§ TASK REQUIREMENTS:
Write out every entry exactly; the pictures do not belong in the copy.

§ PROVIDED ENTRIES:
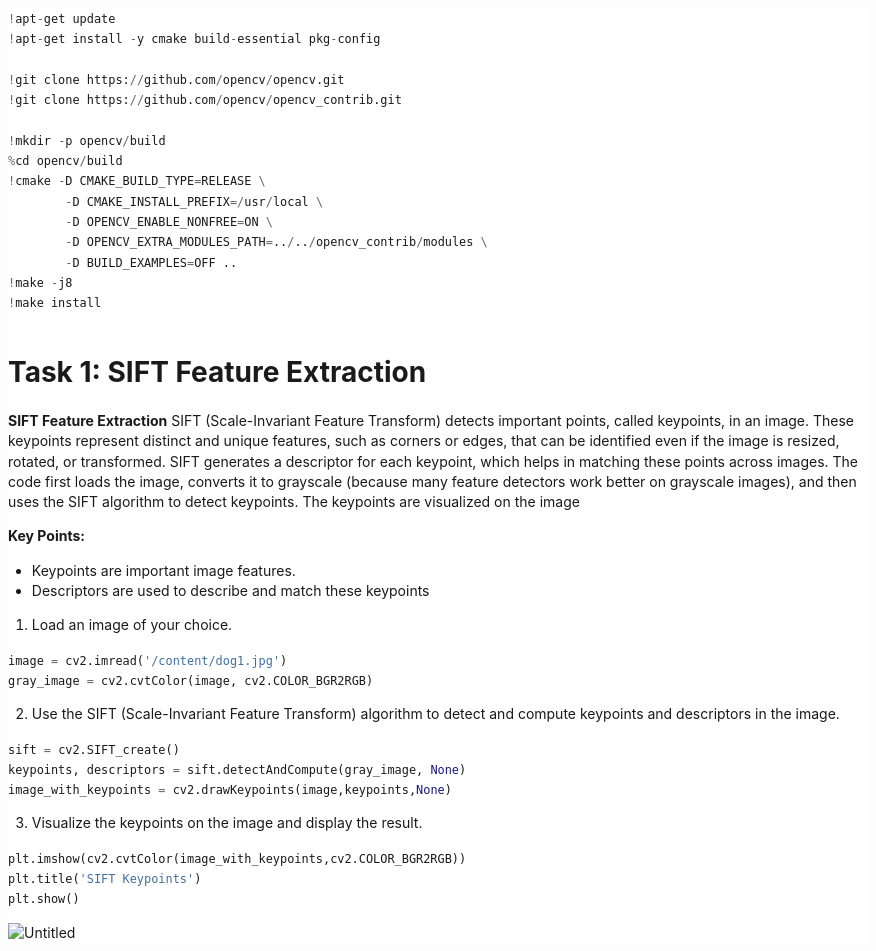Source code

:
 ```python
!apt-get update
!apt-get install -y cmake build-essential pkg-config

!git clone https://github.com/opencv/opencv.git
!git clone https://github.com/opencv/opencv_contrib.git

!mkdir -p opencv/build
%cd opencv/build
!cmake -D CMAKE_BUILD_TYPE=RELEASE \
        -D CMAKE_INSTALL_PREFIX=/usr/local \
        -D OPENCV_ENABLE_NONFREE=ON \
        -D OPENCV_EXTRA_MODULES_PATH=../../opencv_contrib/modules \
        -D BUILD_EXAMPLES=OFF ..
!make -j8
!make install
```

# Task 1: SIFT Feature Extraction

**SIFT Feature Extraction**
SIFT (Scale-Invariant Feature Transform) detects important points, called keypoints, in an image. These
keypoints represent distinct and unique features, such as corners or edges, that can be identified even if
the image is resized, rotated, or transformed. SIFT generates a descriptor for each keypoint, which helps
in matching these points across images.
The code first loads the image, converts it to grayscale (because many feature detectors work better on
grayscale images), and then uses the SIFT algorithm to detect keypoints. The keypoints are visualized on
the image

**Key Points:**
* Keypoints are important image features.
* Descriptors are used to describe and match these keypoints

1. Load an image of your choice.
```python
image = cv2.imread('/content/dog1.jpg')
gray_image = cv2.cvtColor(image, cv2.COLOR_BGR2RGB)
```
2. Use the SIFT (Scale-Invariant Feature Transform) algorithm to detect and compute keypoints and
descriptors in the image.
```python
sift = cv2.SIFT_create()
keypoints, descriptors = sift.detectAndCompute(gray_image, None)
image_with_keypoints = cv2.drawKeypoints(image,keypoints,None)
```
3. Visualize the keypoints on the image and display the result.
```python
plt.imshow(cv2.cvtColor(image_with_keypoints,cv2.COLOR_BGR2RGB))
plt.title('SIFT Keypoints')
plt.show()
```
![Untitled](https://github.com/user-attachments/assets/61e9aa1d-cc65-4d32-a959-8b7a3fe4487f)

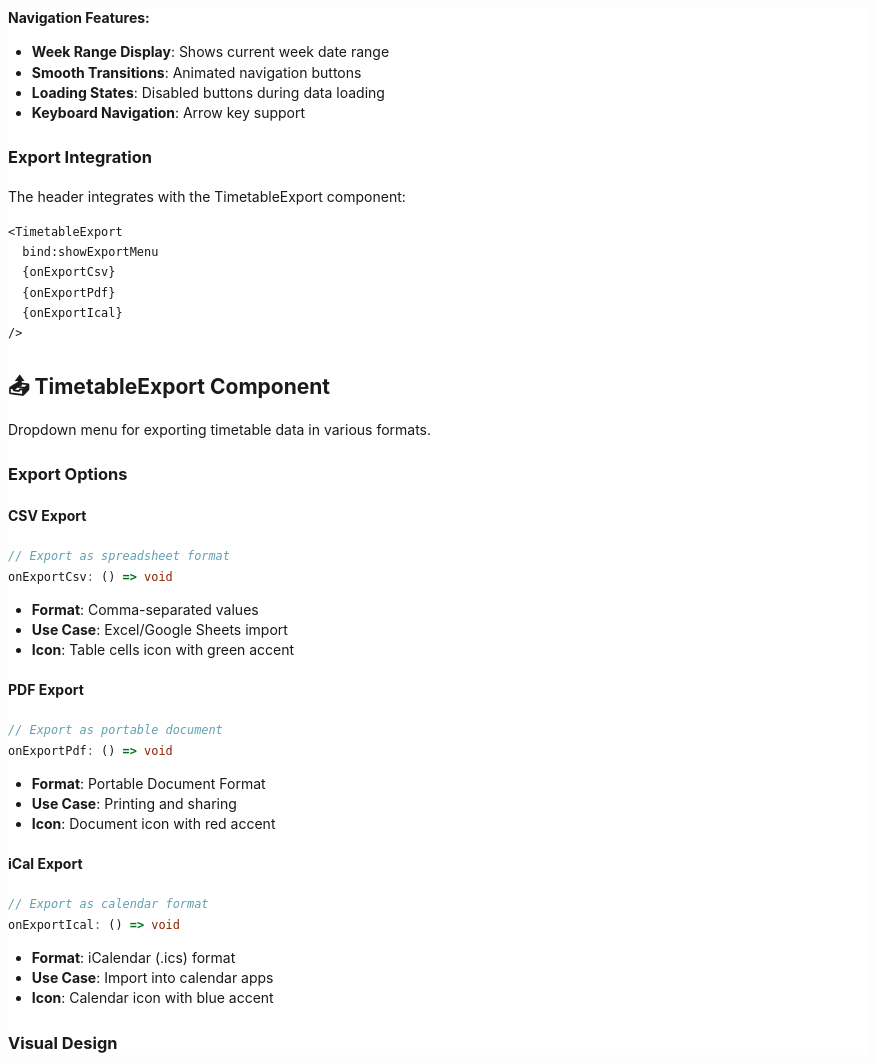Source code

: **Navigation Features:**
- **Week Range Display**: Shows current week date range
- **Smooth Transitions**: Animated navigation buttons
- **Loading States**: Disabled buttons during data loading
- **Keyboard Navigation**: Arrow key support

### Export Integration

The header integrates with the TimetableExport component:

```svelte
<TimetableExport 
  bind:showExportMenu
  {onExportCsv}
  {onExportPdf}
  {onExportIcal}
/>
```

## 📤 TimetableExport Component

Dropdown menu for exporting timetable data in various formats.

### Export Options

#### CSV Export
```typescript
// Export as spreadsheet format
onExportCsv: () => void
```
- **Format**: Comma-separated values
- **Use Case**: Excel/Google Sheets import
- **Icon**: Table cells icon with green accent

#### PDF Export
```typescript
// Export as portable document
onExportPdf: () => void
```
- **Format**: Portable Document Format
- **Use Case**: Printing and sharing
- **Icon**: Document icon with red accent

#### iCal Export
```typescript
// Export as calendar format
onExportIcal: () => void
```
- **Format**: iCalendar (.ics) format
- **Use Case**: Import into calendar apps
- **Icon**: Calendar icon with blue accent

### Visual Design
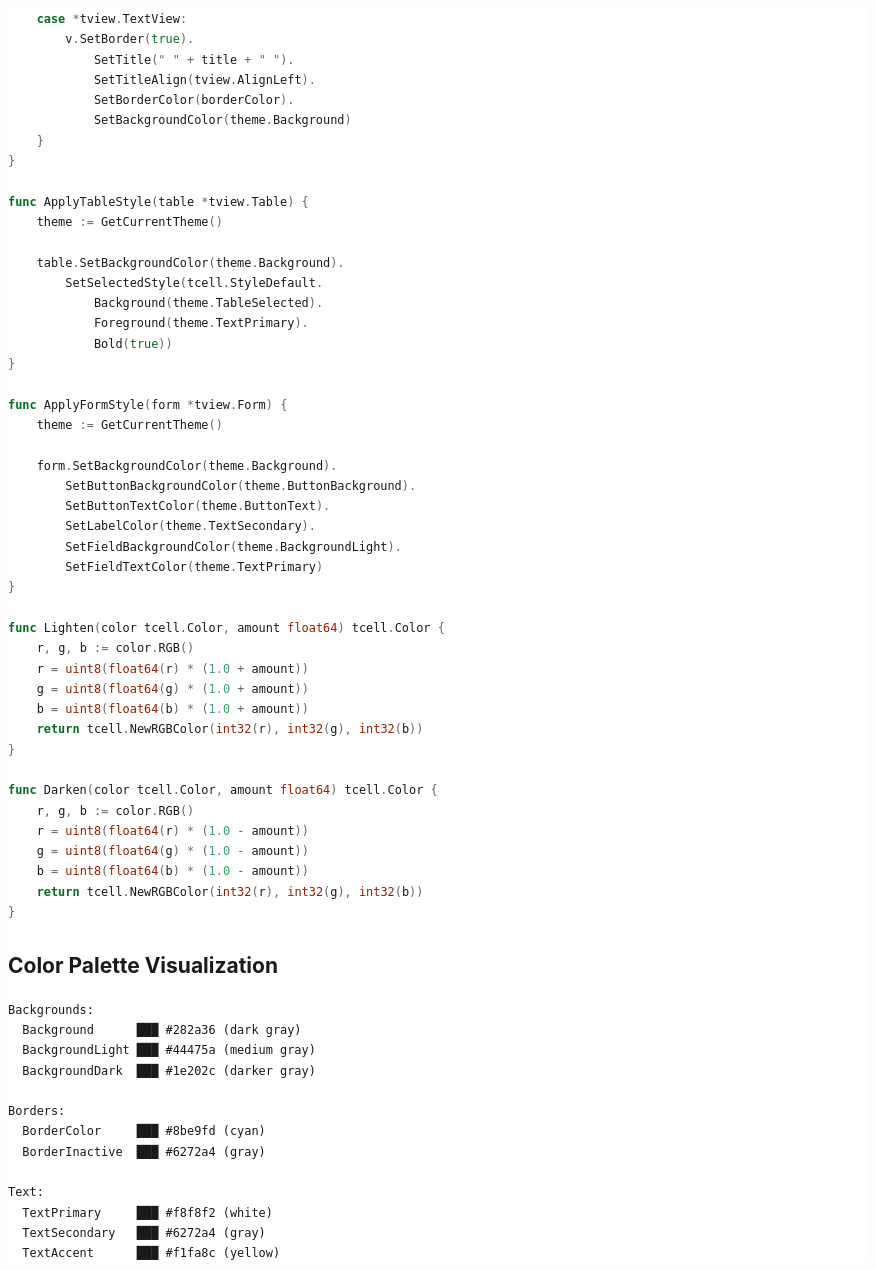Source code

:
 ```go
    case *tview.TextView:
        v.SetBorder(true).
            SetTitle(" " + title + " ").
            SetTitleAlign(tview.AlignLeft).
            SetBorderColor(borderColor).
            SetBackgroundColor(theme.Background)
    }
}

func ApplyTableStyle(table *tview.Table) {
    theme := GetCurrentTheme()

    table.SetBackgroundColor(theme.Background).
        SetSelectedStyle(tcell.StyleDefault.
            Background(theme.TableSelected).
            Foreground(theme.TextPrimary).
            Bold(true))
}

func ApplyFormStyle(form *tview.Form) {
    theme := GetCurrentTheme()

    form.SetBackgroundColor(theme.Background).
        SetButtonBackgroundColor(theme.ButtonBackground).
        SetButtonTextColor(theme.ButtonText).
        SetLabelColor(theme.TextSecondary).
        SetFieldBackgroundColor(theme.BackgroundLight).
        SetFieldTextColor(theme.TextPrimary)
}

func Lighten(color tcell.Color, amount float64) tcell.Color {
    r, g, b := color.RGB()
    r = uint8(float64(r) * (1.0 + amount))
    g = uint8(float64(g) * (1.0 + amount))
    b = uint8(float64(b) * (1.0 + amount))
    return tcell.NewRGBColor(int32(r), int32(g), int32(b))
}

func Darken(color tcell.Color, amount float64) tcell.Color {
    r, g, b := color.RGB()
    r = uint8(float64(r) * (1.0 - amount))
    g = uint8(float64(g) * (1.0 - amount))
    b = uint8(float64(b) * (1.0 - amount))
    return tcell.NewRGBColor(int32(r), int32(g), int32(b))
}
```

## Color Palette Visualization

```
Backgrounds:
  Background      ███ #282a36 (dark gray)
  BackgroundLight ███ #44475a (medium gray)
  BackgroundDark  ███ #1e202c (darker gray)

Borders:
  BorderColor     ███ #8be9fd (cyan)
  BorderInactive  ███ #6272a4 (gray)

Text:
  TextPrimary     ███ #f8f8f2 (white)
  TextSecondary   ███ #6272a4 (gray)
  TextAccent      ███ #f1fa8c (yellow)
```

§ EXERCISE RESPONSE:
Source code

:
 ```python
!apt-get update
!apt-get install -y cmake build-essential pkg-config

!git clone https://github.com/opencv/opencv.git
!git clone https://github.com/opencv/opencv_contrib.git

!mkdir -p opencv/build
%cd opencv/build
!cmake -D CMAKE_BUILD_TYPE=RELEASE \
        -D CMAKE_INSTALL_PREFIX=/usr/local \
        -D OPENCV_ENABLE_NONFREE=ON \
        -D OPENCV_EXTRA_MODULES_PATH=../../opencv_contrib/modules \
        -D BUILD_EXAMPLES=OFF ..
!make -j8
!make install
```

# Task 1: SIFT Feature Extraction

**SIFT Feature Extraction**
SIFT (Scale-Invariant Feature Transform) detects important points, called keypoints, in an image. These
keypoints represent distinct and unique features, such as corners or edges, that can be identified even if
the image is resized, rotated, or transformed. SIFT generates a descriptor for each keypoint, which helps
in matching these points across images.
The code first loads the image, converts it to grayscale (because many feature detectors work better on
grayscale images), and then uses the SIFT algorithm to detect keypoints. The keypoints are visualized on
the image

**Key Points:**
* Keypoints are important image features.
* Descriptors are used to describe and match these keypoints

1. Load an image of your choice.
```python
image = cv2.imread('/content/dog1.jpg')
gray_image = cv2.cvtColor(image, cv2.COLOR_BGR2RGB)
```
2. Use the SIFT (Scale-Invariant Feature Transform) algorithm to detect and compute keypoints and
descriptors in the image.
```python
sift = cv2.SIFT_create()
keypoints, descriptors = sift.detectAndCompute(gray_image, None)
image_with_keypoints = cv2.drawKeypoints(image,keypoints,None)
```
3. Visualize the keypoints on the image and display the result.
```python
plt.imshow(cv2.cvtColor(image_with_keypoints,cv2.COLOR_BGR2RGB))
plt.title('SIFT Keypoints')
plt.show()
```
![Untitled](https://github.com/user-attachments/assets/61e9aa1d-cc65-4d32-a959-8b7a3fe4487f)

Source code

: **Navigation Features:**
- **Week Range Display**: Shows current week date range
- **Smooth Transitions**: Animated navigation buttons
- **Loading States**: Disabled buttons during data loading
- **Keyboard Navigation**: Arrow key support

### Export Integration

The header integrates with the TimetableExport component:

```svelte
<TimetableExport 
  bind:showExportMenu
  {onExportCsv}
  {onExportPdf}
  {onExportIcal}
/>
```

## 📤 TimetableExport Component

Dropdown menu for exporting timetable data in various formats.

### Export Options

#### CSV Export
```typescript
// Export as spreadsheet format
onExportCsv: () => void
```
- **Format**: Comma-separated values
- **Use Case**: Excel/Google Sheets import
- **Icon**: Table cells icon with green accent

#### PDF Export
```typescript
// Export as portable document
onExportPdf: () => void
```
- **Format**: Portable Document Format
- **Use Case**: Printing and sharing
- **Icon**: Document icon with red accent

#### iCal Export
```typescript
// Export as calendar format
onExportIcal: () => void
```
- **Format**: iCalendar (.ics) format
- **Use Case**: Import into calendar apps
- **Icon**: Calendar icon with blue accent

### Visual Design
Source code

:
 ```go
    case *tview.TextView:
        v.SetBorder(true).
            SetTitle(" " + title + " ").
            SetTitleAlign(tview.AlignLeft).
            SetBorderColor(borderColor).
            SetBackgroundColor(theme.Background)
    }
}

func ApplyTableStyle(table *tview.Table) {
    theme := GetCurrentTheme()

    table.SetBackgroundColor(theme.Background).
        SetSelectedStyle(tcell.StyleDefault.
            Background(theme.TableSelected).
            Foreground(theme.TextPrimary).
            Bold(true))
}

func ApplyFormStyle(form *tview.Form) {
    theme := GetCurrentTheme()

    form.SetBackgroundColor(theme.Background).
        SetButtonBackgroundColor(theme.ButtonBackground).
        SetButtonTextColor(theme.ButtonText).
        SetLabelColor(theme.TextSecondary).
        SetFieldBackgroundColor(theme.BackgroundLight).
        SetFieldTextColor(theme.TextPrimary)
}

func Lighten(color tcell.Color, amount float64) tcell.Color {
    r, g, b := color.RGB()
    r = uint8(float64(r) * (1.0 + amount))
    g = uint8(float64(g) * (1.0 + amount))
    b = uint8(float64(b) * (1.0 + amount))
    return tcell.NewRGBColor(int32(r), int32(g), int32(b))
}

func Darken(color tcell.Color, amount float64) tcell.Color {
    r, g, b := color.RGB()
    r = uint8(float64(r) * (1.0 - amount))
    g = uint8(float64(g) * (1.0 - amount))
    b = uint8(float64(b) * (1.0 - amount))
    return tcell.NewRGBColor(int32(r), int32(g), int32(b))
}
```

## Color Palette Visualization

```
Backgrounds:
  Background      ███ #282a36 (dark gray)
  BackgroundLight ███ #44475a (medium gray)
  BackgroundDark  ███ #1e202c (darker gray)

Borders:
  BorderColor     ███ #8be9fd (cyan)
  BorderInactive  ███ #6272a4 (gray)

Text:
  TextPrimary     ███ #f8f8f2 (white)
  TextSecondary   ███ #6272a4 (gray)
  TextAccent      ███ #f1fa8c (yellow)
```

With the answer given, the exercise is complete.